The ex-KKK leader also said that Trump understands “the real sentiment of America.” This, coming from a man whose personal and public positions on who is worthy of dignity and freedom and who is not, is troubling. The KKK’s history of hatred needs no help here. (http://www.rawstory.com/2015/08/ex-kkk-leader-david-duke-backs-donald-trump-he-understands-the-real-sentiment-of-america/)

Does anyone see the difference? Trump is getting a free pass to incite racists who have long been lying dormant, ready to strike. Trump’s words are giving them permission to rise up and be bold in their hatred of so much … And the media seems more than willing to be complicit in the plan.

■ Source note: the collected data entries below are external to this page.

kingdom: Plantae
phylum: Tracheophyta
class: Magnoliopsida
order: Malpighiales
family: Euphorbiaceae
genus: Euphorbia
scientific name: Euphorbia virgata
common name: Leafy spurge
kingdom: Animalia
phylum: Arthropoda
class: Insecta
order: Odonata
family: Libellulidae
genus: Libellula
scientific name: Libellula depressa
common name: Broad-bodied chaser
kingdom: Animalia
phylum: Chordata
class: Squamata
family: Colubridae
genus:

Wright, on the other hand, pleaded for people of God who knew God’s word to stand up and fight for justice, to remind this nation of God’s blessings for obedience …and curses (damnation) for disobedience.

I hate to put Wright’s name in the same essay that has the names of Donald Trump and David Duke, but the difference in the way Trump and Wright have been treated by the media is stark. The media sought to destroy Barack Obama by playing soundbites that it knew would feed into the dormant racists and others. The sound of an “angry black man” was threatening.  Political strategists knew it and used it. It’s called politics.

But that same media is letting Trump say truly hateful things and continue to give him free air time to spread is hatred. The media is being masterful in manipulating a particular demographic. The media is playing the race card, the white supremacist card, and the fear card… They are not trying to destroy Trump. They like him. Wright bothered them and so he had to go.

I don’t like hockey much but I have heard from hockey junkies that the game is OK but the fights are exciting. I have heard them say that they go to see the fights because they are fun to watch.

It seems like, feels like, Trump and his base are a hockey team, fighting with anyone who dares cross him and them, not on policy issues but on personal, hateful, racist, sexist, and religious issues.